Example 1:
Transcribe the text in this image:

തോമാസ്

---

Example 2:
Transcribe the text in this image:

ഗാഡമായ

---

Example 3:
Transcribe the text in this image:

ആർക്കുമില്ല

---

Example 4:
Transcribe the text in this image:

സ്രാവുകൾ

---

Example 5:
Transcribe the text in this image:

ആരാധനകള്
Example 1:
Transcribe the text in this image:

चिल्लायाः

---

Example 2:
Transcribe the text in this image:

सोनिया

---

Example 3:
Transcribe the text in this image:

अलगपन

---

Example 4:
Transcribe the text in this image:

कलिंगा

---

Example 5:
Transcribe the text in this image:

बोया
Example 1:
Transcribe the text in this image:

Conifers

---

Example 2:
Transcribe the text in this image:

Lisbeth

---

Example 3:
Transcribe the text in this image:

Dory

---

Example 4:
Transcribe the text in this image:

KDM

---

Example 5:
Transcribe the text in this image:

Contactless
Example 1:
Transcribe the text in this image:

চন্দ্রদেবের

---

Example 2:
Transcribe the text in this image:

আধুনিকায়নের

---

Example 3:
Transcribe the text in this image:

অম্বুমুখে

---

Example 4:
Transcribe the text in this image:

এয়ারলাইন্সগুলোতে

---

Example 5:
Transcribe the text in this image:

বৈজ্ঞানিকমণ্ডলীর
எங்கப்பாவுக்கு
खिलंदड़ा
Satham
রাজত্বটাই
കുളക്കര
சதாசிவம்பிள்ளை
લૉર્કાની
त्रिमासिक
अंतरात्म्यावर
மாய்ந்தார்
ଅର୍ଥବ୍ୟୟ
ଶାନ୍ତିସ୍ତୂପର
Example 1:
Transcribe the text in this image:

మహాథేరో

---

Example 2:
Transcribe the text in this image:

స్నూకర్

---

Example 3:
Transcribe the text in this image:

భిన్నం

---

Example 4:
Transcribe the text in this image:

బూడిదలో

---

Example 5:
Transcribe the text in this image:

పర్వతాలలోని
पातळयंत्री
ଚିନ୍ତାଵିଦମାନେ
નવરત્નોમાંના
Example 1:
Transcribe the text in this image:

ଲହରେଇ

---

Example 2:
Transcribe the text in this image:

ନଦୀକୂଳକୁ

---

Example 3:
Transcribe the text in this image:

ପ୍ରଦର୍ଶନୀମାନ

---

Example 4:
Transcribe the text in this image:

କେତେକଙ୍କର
- - - - -
Copy the whole of the data above exactly.

● **Task response**
Example 1:
Transcribe the text in this image:

തോമാസ്

---

Example 2:
Transcribe the text in this image:

ഗാഡമായ

---

Example 3:
Transcribe the text in this image:

ആർക്കുമില്ല

---

Example 4:
Transcribe the text in this image:

സ്രാവുകൾ

---

Example 5:
Transcribe the text in this image:

ആരാധനകള്
Example 1:
Transcribe the text in this image:

चिल्लायाः

---

Example 2:
Transcribe the text in this image:

सोनिया

---

Example 3:
Transcribe the text in this image:

अलगपन

---

Example 4:
Transcribe the text in this image:

कलिंगा

---

Example 5:
Transcribe the text in this image:

बोया
Example 1:
Transcribe the text in this image:

Conifers

---

Example 2:
Transcribe the text in this image:

Lisbeth

---

Example 3:
Transcribe the text in this image:

Dory

---

Example 4:
Transcribe the text in this image:

KDM

---

Example 5:
Transcribe the text in this image:

Contactless
Example 1:
Transcribe the text in this image:

চন্দ্রদেবের

---

Example 2:
Transcribe the text in this image:

আধুনিকায়নের

---

Example 3:
Transcribe the text in this image:

অম্বুমুখে

---

Example 4:
Transcribe the text in this image:

এয়ারলাইন্সগুলোতে

---

Example 5:
Transcribe the text in this image:

বৈজ্ঞানিকমণ্ডলীর
எங்கப்பாவுக்கு
खिलंदड़ा
Satham
রাজত্বটাই
കുളക്കര
சதாசிவம்பிள்ளை
લૉર્કાની
त्रिमासिक
अंतरात्म्यावर
மாய்ந்தார்
ଅର୍ଥବ୍ୟୟ
ଶାନ୍ତିସ୍ତୂପର
Example 1:
Transcribe the text in this image:

మహాథేరో

---

Example 2:
Transcribe the text in this image:

స్నూకర్

---

Example 3:
Transcribe the text in this image:

భిన్నం

---

Example 4:
Transcribe the text in this image:

బూడిదలో

---

Example 5:
Transcribe the text in this image:

పర్వతాలలోని
पातळयंत्री
ଚିନ୍ତାଵିଦମାନେ
નવરત્નોમાંના
Example 1:
Transcribe the text in this image:

ଲହରେଇ

---

Example 2:
Transcribe the text in this image:

ନଦୀକୂଳକୁ

---

Example 3:
Transcribe the text in this image:

ପ୍ରଦର୍ଶନୀମାନ

---

Example 4:
Transcribe the text in this image:

କେତେକଙ୍କର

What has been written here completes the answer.